* Texto dado:
****
Anécdotas.- Historia.- Pastelería y pasteles de la ciudad de San Sebastián.

Las danzas.- Costumbres y bailes.

Costumbres.- Los bailes y el tamboril.

La Región.- La comida familiar y los cigarros habanos

La Primera Parroquia de Santa María.- Prueba documental que suspende la antigua procesión del día de San Sebastián.

El carácter literario de las fiestas conmemorativas del año de 1913 y la destrucción de un monumento.

El Cardenal Verdier.- Los Nuncios Ragonesi y Tedeschini.

Homenaje a Samaniego por la Sociedad económica de Amigos del País.

Muere don Manuel Lizariturry.

El turismo..... y hacia el turismo.

Nuevos episodios veraniegos a principios del siglo XX.

El Ministerio de Jornada - El prestigio de la Ciudad de San Sebastián.

El Trasatlántico "Meteoro" en San Sebastián y una batalla de flores en la Avenida de la Libertad.

La entrada de la ciudad de San Sebastián por el mar.

 COMO ya dije en el anterior capítulo, la tercera entrada de la Ciudad, es la que se verifica por el mar. La entrada por mar, como tercer agujero de San Sebastián, es de un efectismo impresionante. Cuando la visión es algo lejana, las dos montañas de Urgull e Igueldo surgen como dos emociones líricas; la Isla de Santa Clara es una inspiración de melodía, y la llegada a la bahía, el sentimiento más vivo de amor a la naturaleza, creada por Dios para admiración del hombre.
****
* Registros aportados:
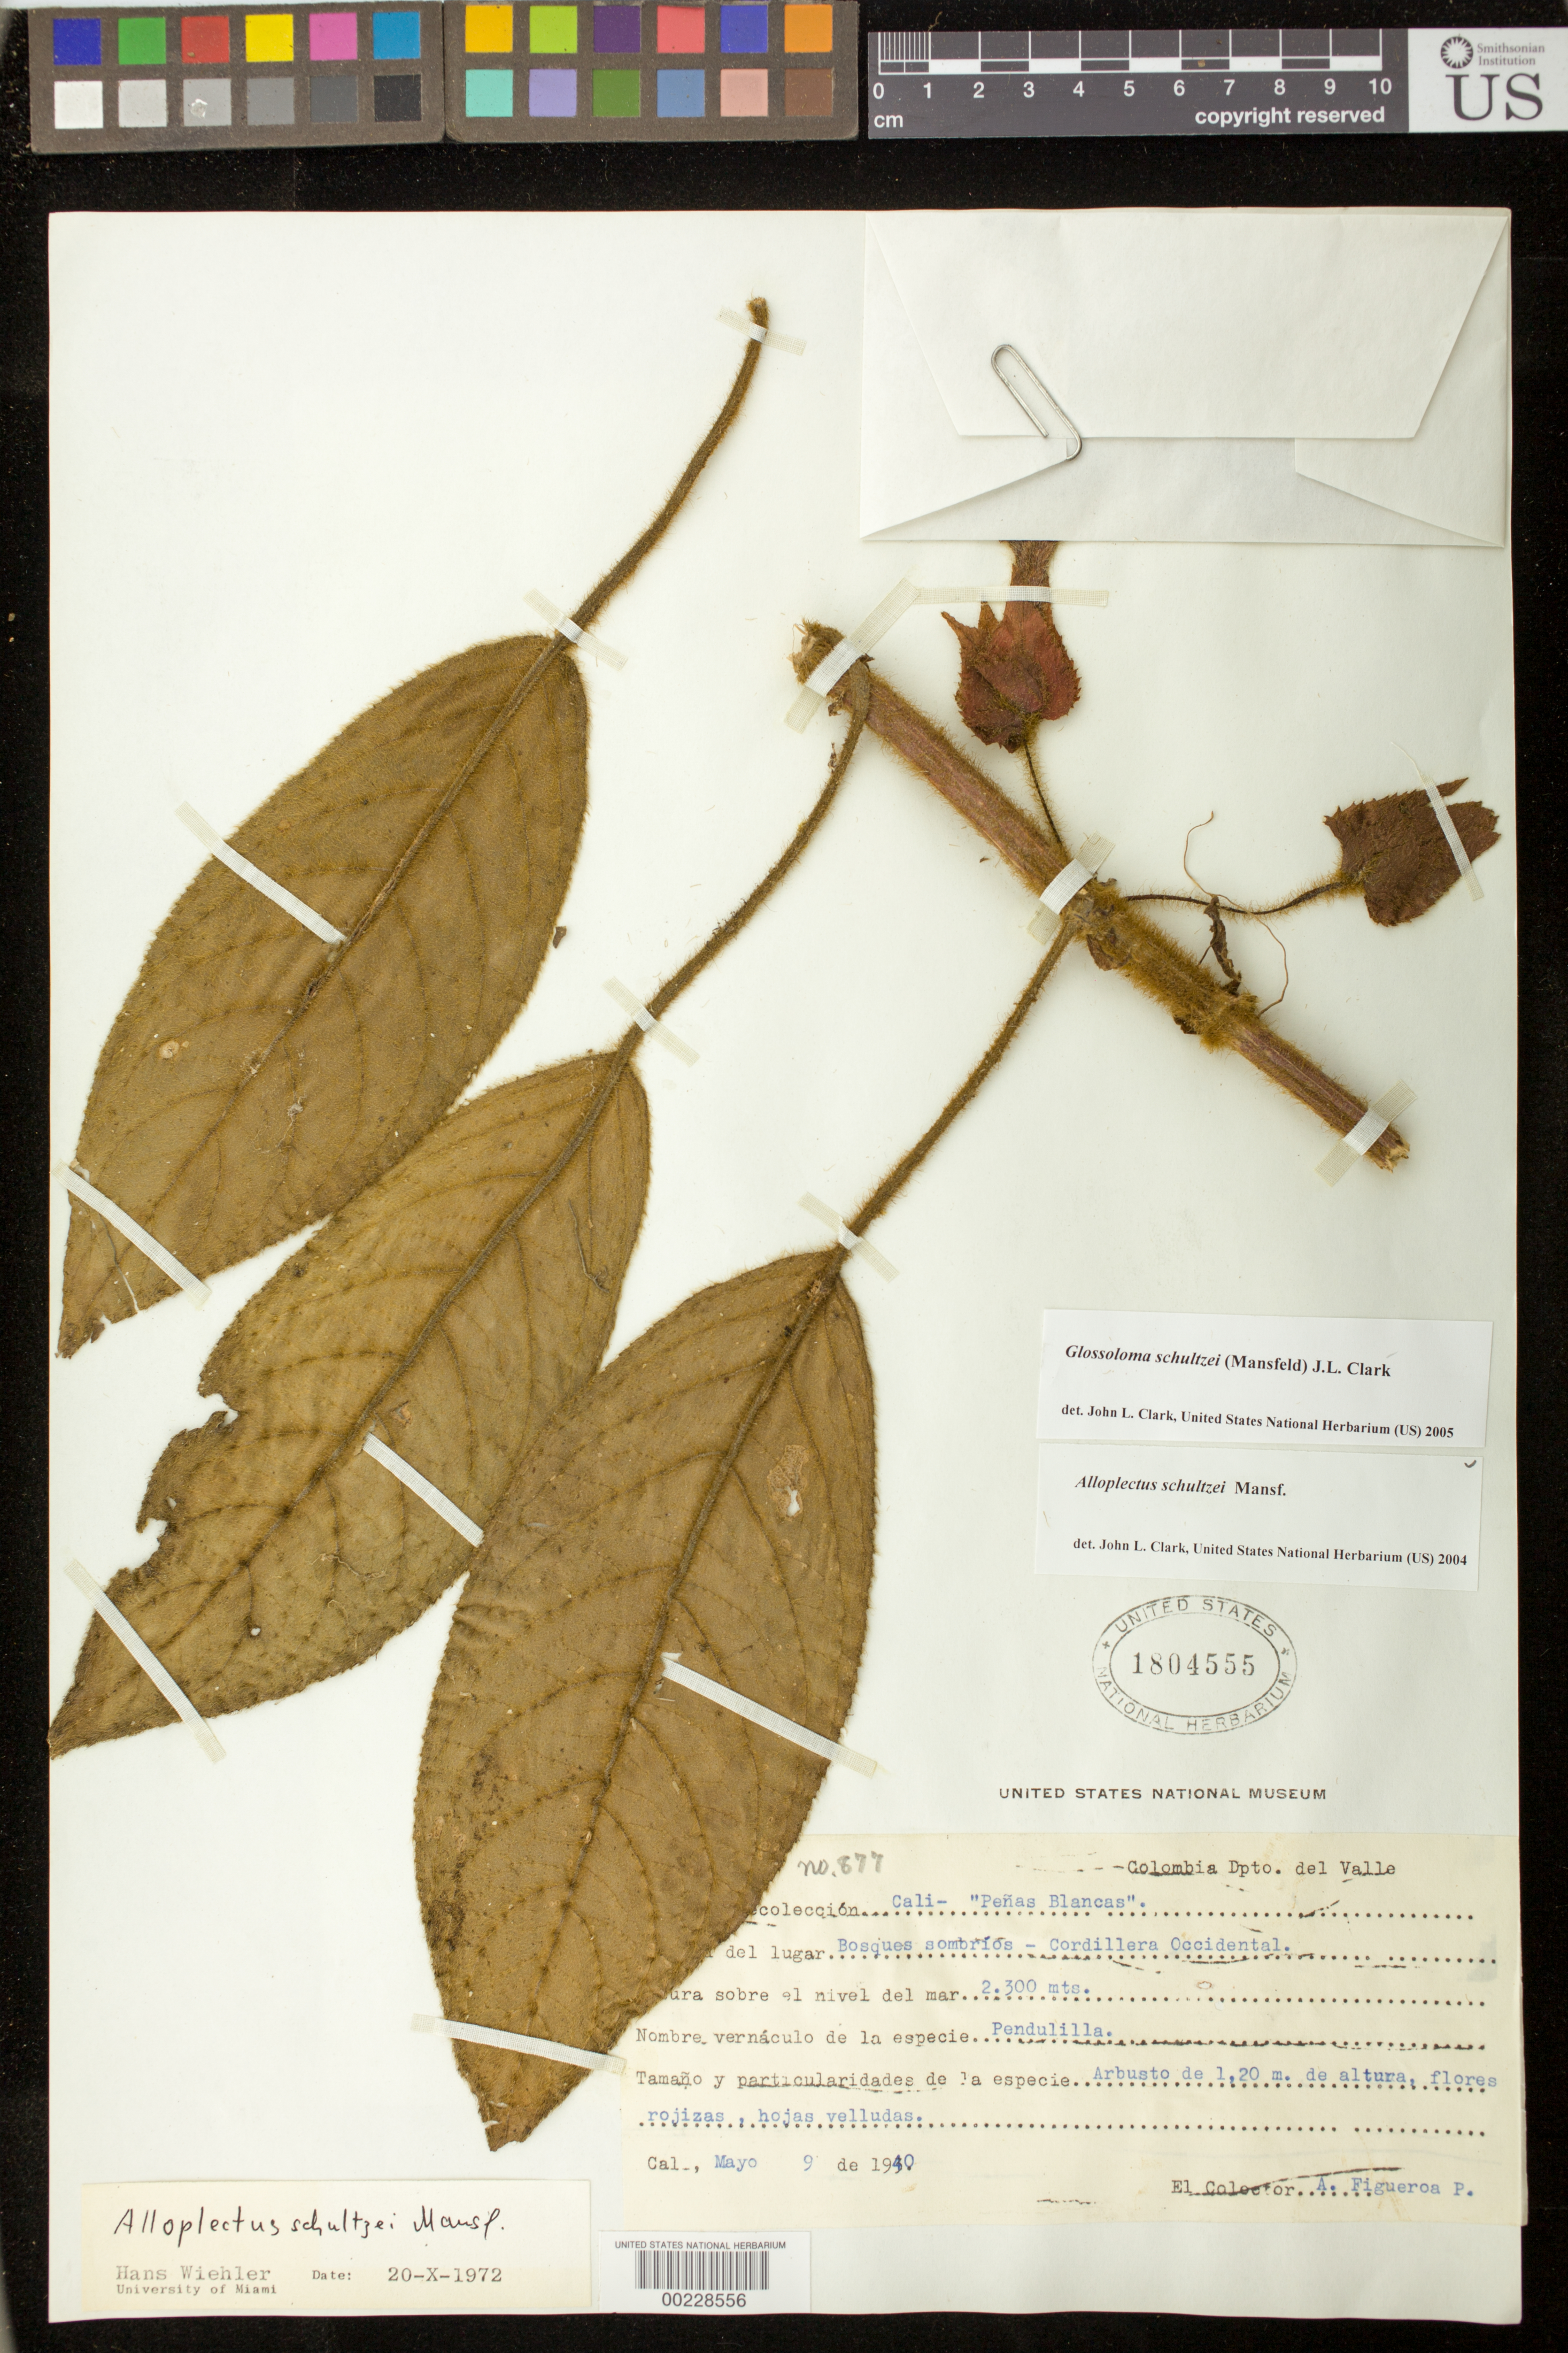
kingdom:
****
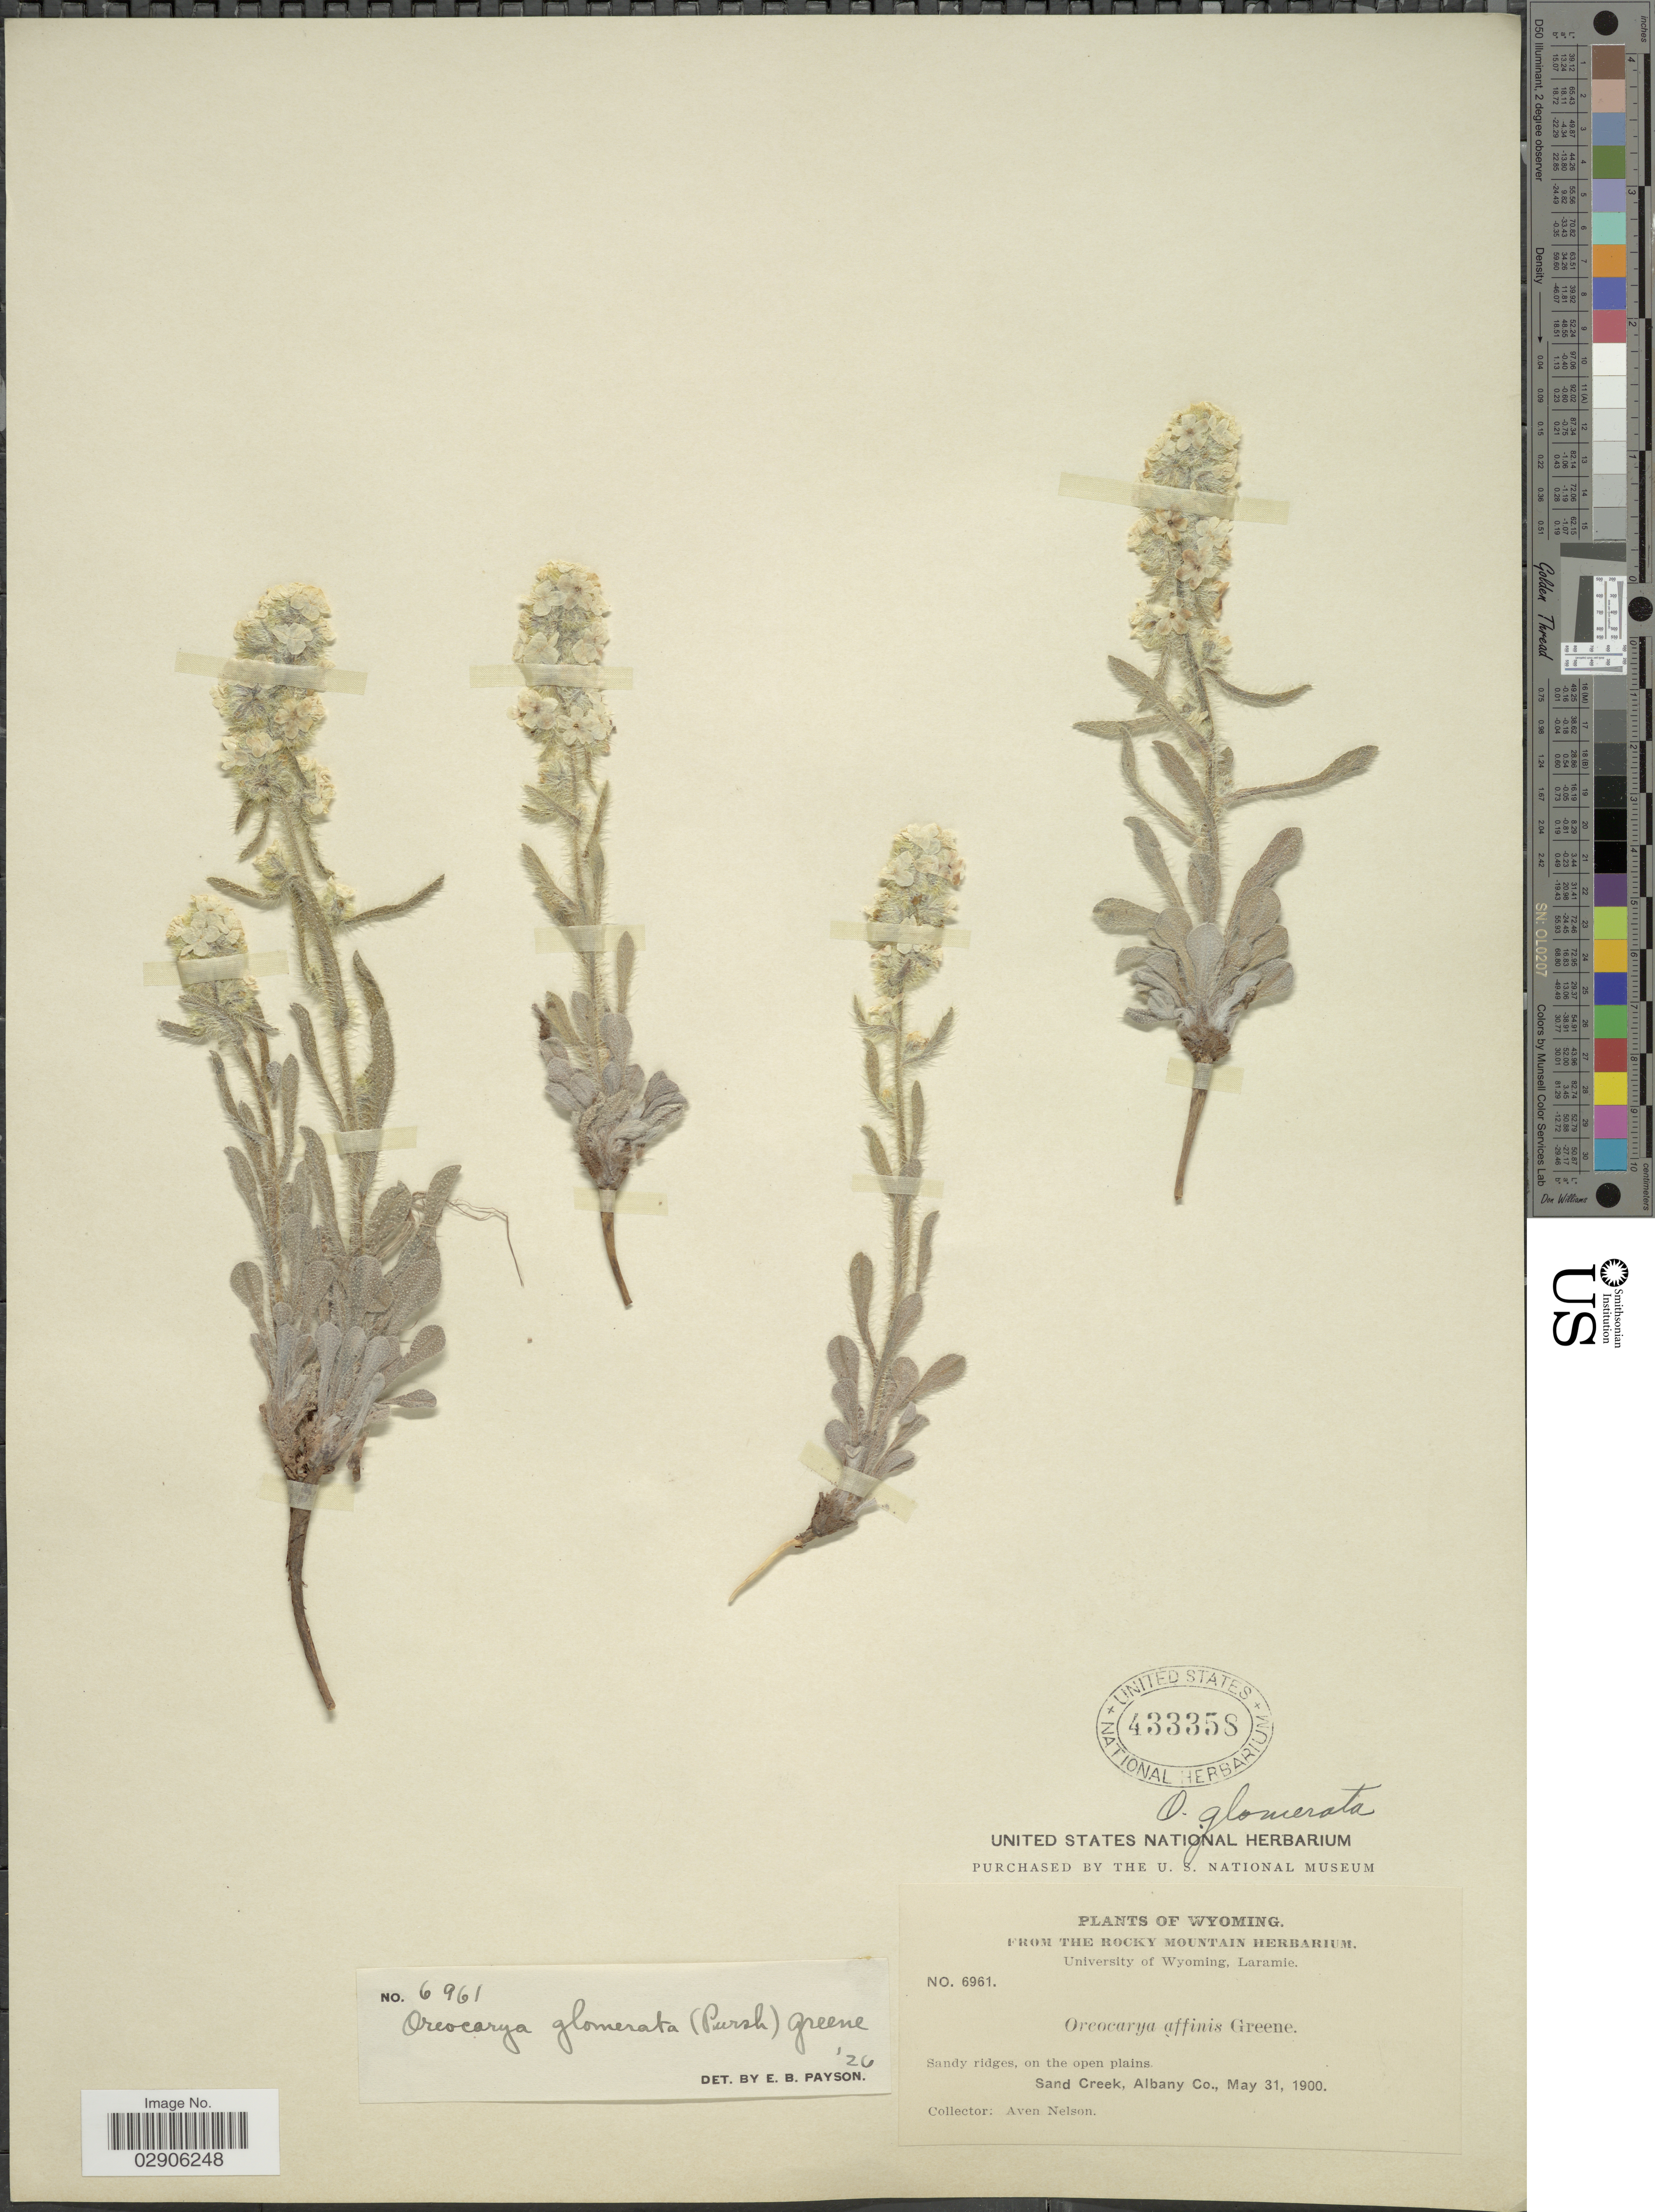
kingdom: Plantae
****
* Tareas:
**A)** En el texto sobre San Sebastián, ¿qué dos montañas surgen al contemplar la entrada por mar desde lejos?
**B)** Continúa el texto sobre San Sebastián a partir de su última oración.
Los registros no intervienen en nada de esto.

* Respuestas por tarea:
**A)** Urgull e Igueldo.

**B)**
Es entonces la Ciudad una extraña maravilla, donde encarnan las montañas que la circundan, y la misma Ciudad, que recuerda el arte urbanístico al pie de una cordillera. La entrada a San Sebastián por el mar tiene un encanto extraordinario; en días de primavera o verano son los reflejos del sol, que inunda de matices multicolores todo un anfiteatro; es la misma bahía que parece abrazar toda manifestación del espíritu, la misma belleza del agua y de la arena, que forman la unión de los colores más diversos.


A medida que se va acercando a tierra y se abarca el arco de toda la Ciudad, el contraste de la estética es de inmejorable belleza. Cuando yo he llegado alguna vez a experimentar la sensación de la sonoridad, es cuando a la aproximación de la playa, toda la sucesiva rompiente ha alcanzado una vibración de ritmo. He pensado de cómo las fuentes del arte, tienen una visión o una expresión de la más profunda sencillez.


La ciudad de San Sebastián, vista desde el mar, es de tal encanto al abandonar el horizonte infinito; produce tal goce de los sentidos, que parece un cambio físico, sin poder apreciar el verdadero sentido de la belleza. Así, San Sebastián es una ciudad excepcional. Cada trozo del mar que la rodea es un momento de meditación, y cuando se entra en su bahía, es a su mano izquierda, uno de los más bellos rincones; todo el contraste del solar viejo que recuerda el antiguo.


Sigue la construcción de todo el urbanismo de mediados del siglo XIX; y cuando ya llega el centro de la Ciudad, la belleza del anfiteatro de la Concha, es visto desde el mar como la delinearon aquellos artífices de San Sebastián, del principio del siglo XX, y todo el conjunto de algo que produce una gran sensación de belleza difícil de superar.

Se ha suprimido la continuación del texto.